The nurses reportedly didn't get very far with their internal complaints, so they filed a lawsuit recently against the 106-bed, four-story hospital that opened in December 2010. It is part of the The Vintage, a 630-acre planned community at Louetta Road and Texas 249 near Cypress.

Although scheduled as "on call," the nurses always have to work the extra shift, said Alfred Benoit, an employment lawyer in Houston who is representing them.

The on-call requirement is spelled out in the hospital's standard operating procedures manual, Benoit said. He said the nurses can't refuse the extra shift and came to him in frustration after hospital officials told them St. Luke's legal department approved the mandatory on-call policy, citing the exception for "unforeseen events."

Jennifer Friedmann, a spokeswoman for St. Luke's Episcopal Health System, said the hospital cannot comment on pending legal matters.

However, the statute states that a "hospital may not use on-call time as a substitute for mandatory overtime." And it spells out a few limited exceptions in which overtime can be mandatory, including government declarations of emergency or unforeseen events that cannot be prudently anticipated.

It can hardly be considered an "unforeseen event" if the nurses must work an extra shift every two weeks, Benoit said.

Some want overtime

The statute, however, does not prevent nurses from volunteering to work overtime, he said. Many nurses want extra work; he is only representing the nurses who don't.

State jurisdiction

The Texas Department of State Health Services has jurisdiction over mandatory overtime rules for nurses. But it hasn't received a complaint from the St. Luke's nurses, said spokesman Chris Van Deusen in Austin.

Benoit said he isn't sure why his clients didn't file a complaint but speculates they were under the impression that legal recourse was their only option after hospital administrators reported they believed they were operating within the law.

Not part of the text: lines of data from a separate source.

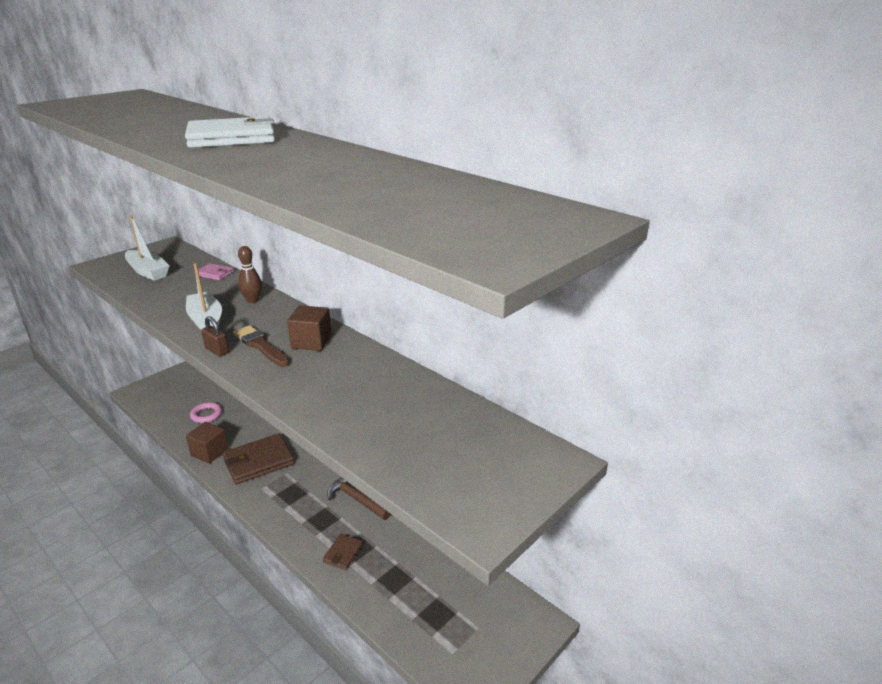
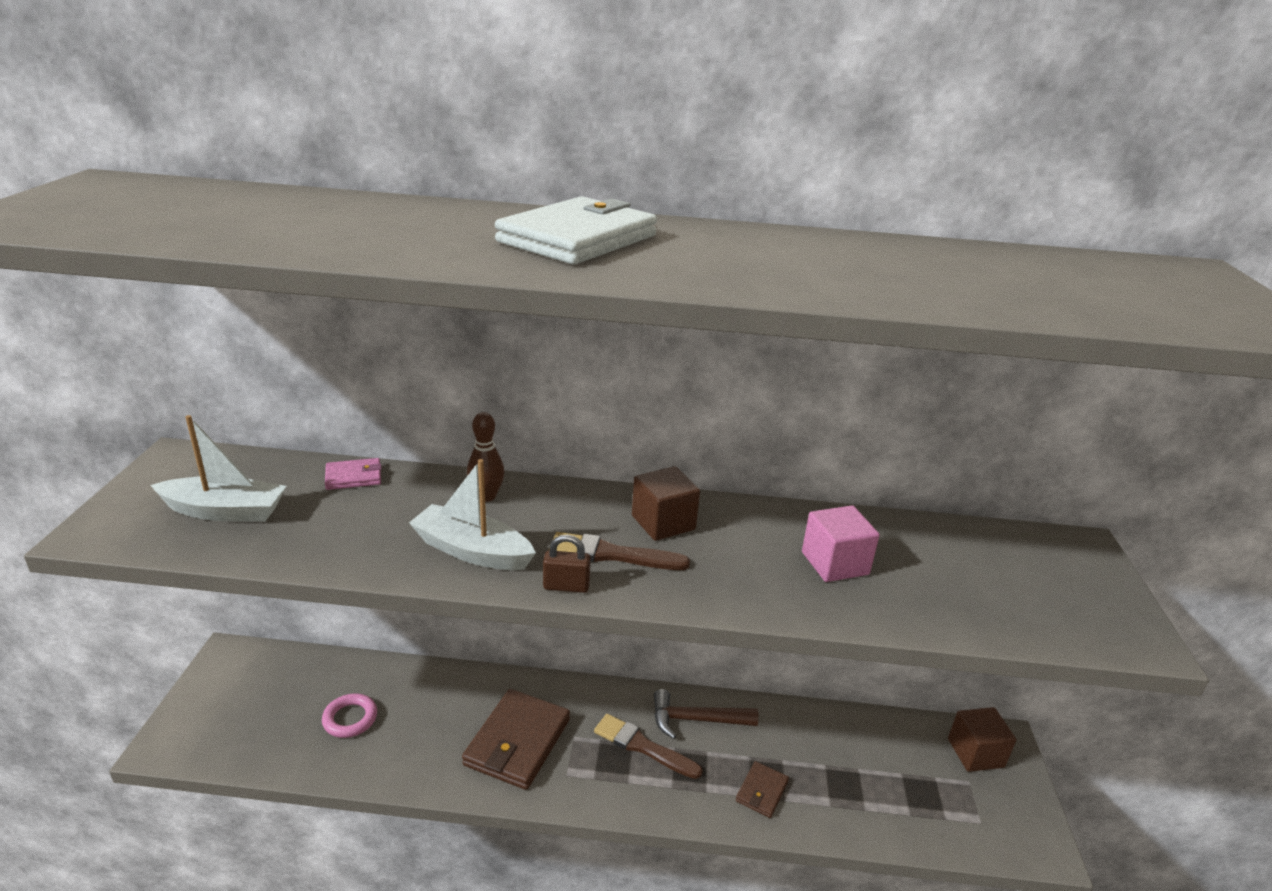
camera: 40 degrees left, 0 degrees up
brown cube [186,422,228,464] -> brown cube moved to [948,707,1017,772]
brown wallet [323,534,363,570] -> brown wallet turned 45 degrees clockwise [736,761,789,818]
none -> brown brush [594,714,703,779]
none -> pink cube [802,505,880,582]

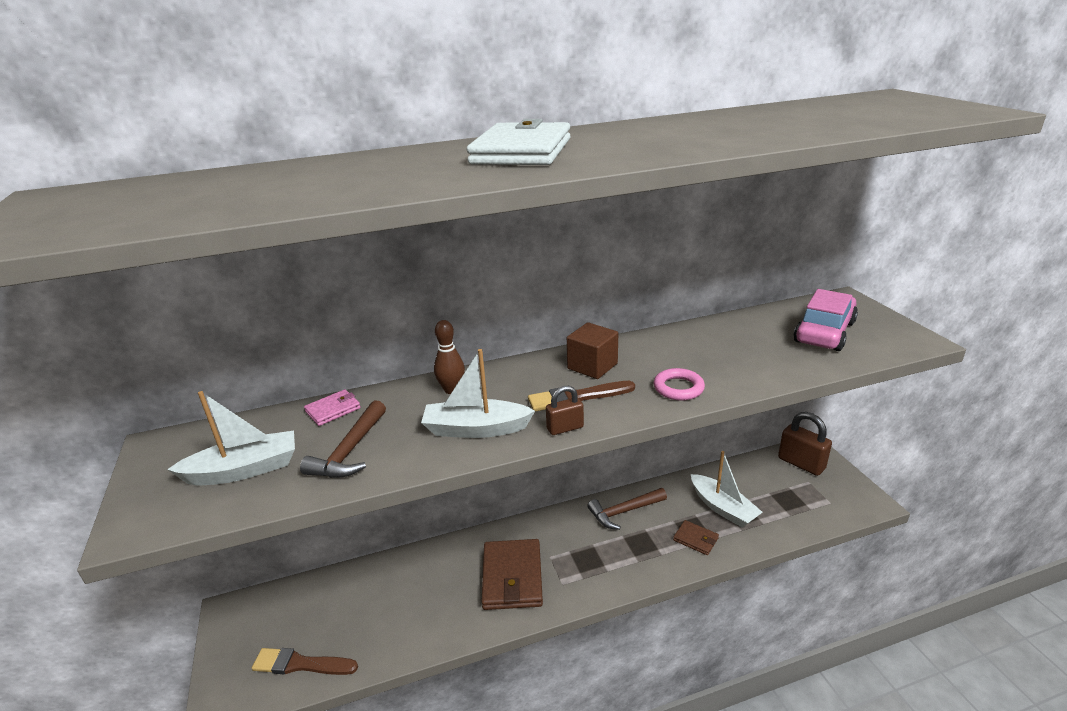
camera: 20 degrees left, 0 degrees up
pink ring [322,693,377,738] -> pink ring moved to [654,368,705,401]
brown brush [594,714,703,779] -> brown brush moved to [252,648,358,675]
brown wallet [736,761,789,818] -> brown wallet turned 60 degrees counterclockwise [673,520,719,555]
pink cube [802,505,880,582] -> none
brown cube [948,707,1017,772] -> brown padlock [778,412,832,476]
none -> brown hammer [300,400,386,478]
none -> white boat [691,451,763,528]
none -> pink car [794,289,858,351]

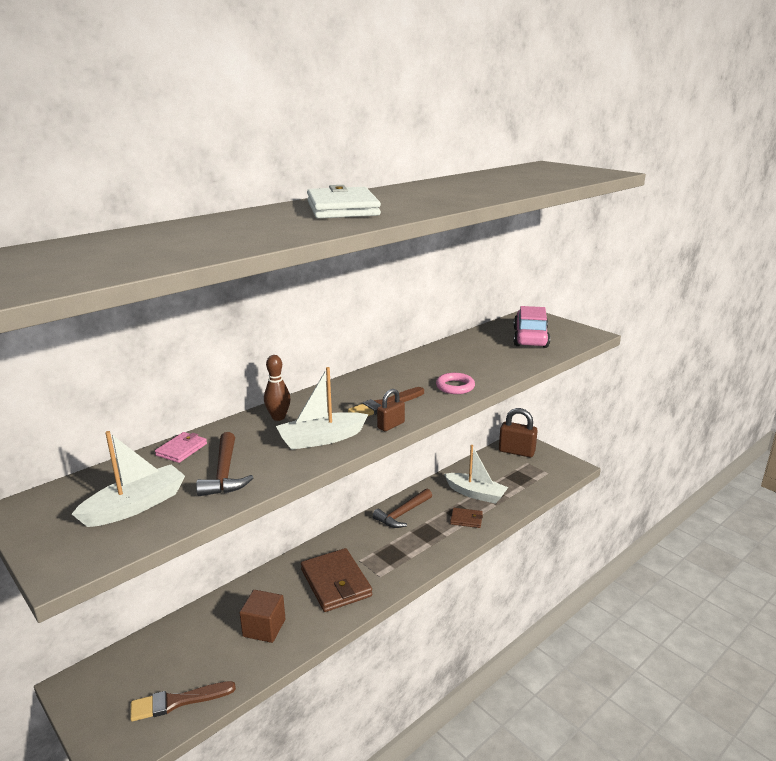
camera: 25 degrees left, 5 degrees down
brown cube [567,322,618,379] -> brown cube moved to [240,590,285,643]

The state doesn't get a lot of mandatory overtime complaints, Van Deusen said. The National Nurses Organizing Committee-Texas said it hasn't gotten many either since the state law was passed - except from labor and delivery and surgical units.

What's not permitted

Some hospitals in Texas still schedule their nursing staff using on-call mandatory overtime methods, said Paula Littles, lead organizer for the committee in Austin, part of the National Nurses United union. The law is clear those practices aren't permitted, she said.

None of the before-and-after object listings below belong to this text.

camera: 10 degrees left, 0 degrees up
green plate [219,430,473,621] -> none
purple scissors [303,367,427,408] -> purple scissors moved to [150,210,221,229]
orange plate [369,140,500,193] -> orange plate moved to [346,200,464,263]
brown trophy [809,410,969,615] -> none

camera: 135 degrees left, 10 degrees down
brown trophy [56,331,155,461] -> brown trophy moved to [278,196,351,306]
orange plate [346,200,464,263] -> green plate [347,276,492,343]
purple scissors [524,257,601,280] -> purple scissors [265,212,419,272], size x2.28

And to Littles, that's a good thing. She recalled the reasons the union and other nurse advocacy groups put so much effort into ending mandatory overtime in Texas and other states.

Nurses typically work 12-hour shifts, she said, and when they're exhausted after putting in those hours and more, they're at increased risk for accidental needle sticks and musculoskeletal injuries along with mistakes in patient care.